Apply what you read =>
a) From the SIX synopsis, extract the stretch from "The competition begins" through "fast pop song.".
b) Translate this sentence from the SIX synopsis into Spanish: "Each takes the mic in turn."
c) Summarize the SIX synopsis in two sentences.

Page excerpt =>
What happens in SIX?
The premise is simple and the execution isn't. Henry VIII's six wives — divorced, beheaded, died, divorced, beheaded, survived — take the stage as a pop group. They've been reduced to a rhyme for centuries, and they're not having it any more. To pass the time, they hold a competition: whichever Queen suffered most at Henry's hands gets to be lead singer. Each takes the mic in turn.
The competition begins
Catherine of Aragon opens with "No Way" — a Beyoncé-style power ballad about being cast aside after twenty-four years of marriage for refusing to grant Henry an annulment. Anne Boleyn follows with "Don't Lose Ur Head," a giddy Avril Lavigne / Lily Allen pastiche that turns flirtation, miscarriage, and execution into a single brutally fast pop song.
Sister, sister
Jane Seymour — the wife Henry loved, the one who died — sings "Heart of Stone," an Adele-flavoured ballad that is the show's most straight-faced moment. Anna of Cleves arrives with "Get Down," a Rihanna-meets-Nicki Minaj victory lap about being divorced, paid handsomely, and given a castle. It's the show's most uncomplicated piece of fun.
The dark turn
Katherine Howard's "All You Wanna Do" starts as bubbly Ariana Grande-style flirt-pop and reveals itself, verse by verse, as something else entirely — a portrait of a teenage girl who learned early that the only attention she could get from men was sexual, and was killed for it at 19. It's the show's genuine gut-punch, and the moment SIX earns its claim to be more than a concert.

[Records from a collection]
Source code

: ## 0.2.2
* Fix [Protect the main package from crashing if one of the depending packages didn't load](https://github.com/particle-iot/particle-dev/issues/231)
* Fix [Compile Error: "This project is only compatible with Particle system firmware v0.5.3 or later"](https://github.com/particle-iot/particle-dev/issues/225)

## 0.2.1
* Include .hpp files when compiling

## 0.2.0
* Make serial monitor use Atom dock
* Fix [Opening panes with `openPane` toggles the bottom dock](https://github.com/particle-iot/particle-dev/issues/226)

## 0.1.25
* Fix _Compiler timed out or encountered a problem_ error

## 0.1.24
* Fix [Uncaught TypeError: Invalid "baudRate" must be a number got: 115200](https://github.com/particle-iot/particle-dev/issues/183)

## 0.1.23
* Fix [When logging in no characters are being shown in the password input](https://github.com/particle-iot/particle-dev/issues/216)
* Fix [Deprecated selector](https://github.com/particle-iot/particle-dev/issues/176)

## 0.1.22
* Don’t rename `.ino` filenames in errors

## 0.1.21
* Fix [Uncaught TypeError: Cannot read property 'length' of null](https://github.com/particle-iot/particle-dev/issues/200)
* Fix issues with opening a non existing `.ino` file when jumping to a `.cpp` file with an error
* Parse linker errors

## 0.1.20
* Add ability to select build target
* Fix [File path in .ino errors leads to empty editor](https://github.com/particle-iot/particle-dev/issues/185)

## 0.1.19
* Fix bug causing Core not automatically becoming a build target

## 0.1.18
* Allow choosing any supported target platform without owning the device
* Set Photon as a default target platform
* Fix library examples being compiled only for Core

Task results =>
a)
The competition begins
Catherine of Aragon opens with "No Way" — a Beyoncé-style power ballad about being cast aside after twenty-four years of marriage for refusing to grant Henry an annulment. Anne Boleyn follows with "Don't Lose Ur Head," a giddy Avril Lavigne / Lily Allen pastiche that turns flirtation, miscarriage, and execution into a single brutally fast pop song.

b) Cada una toma el micrófono por turnos.

c) In SIX, Henry VIII's six wives take the stage as a pop group and hold a competition in which whichever Queen suffered most at Henry's hands gets to be lead singer. Each takes the mic in turn with songs styled after pop stars such as Beyoncé, Adele, and Ariana Grande, and Katherine Howard's "All You Wanna Do," a portrait of a teenage girl killed at 19, is the show's genuine gut-punch.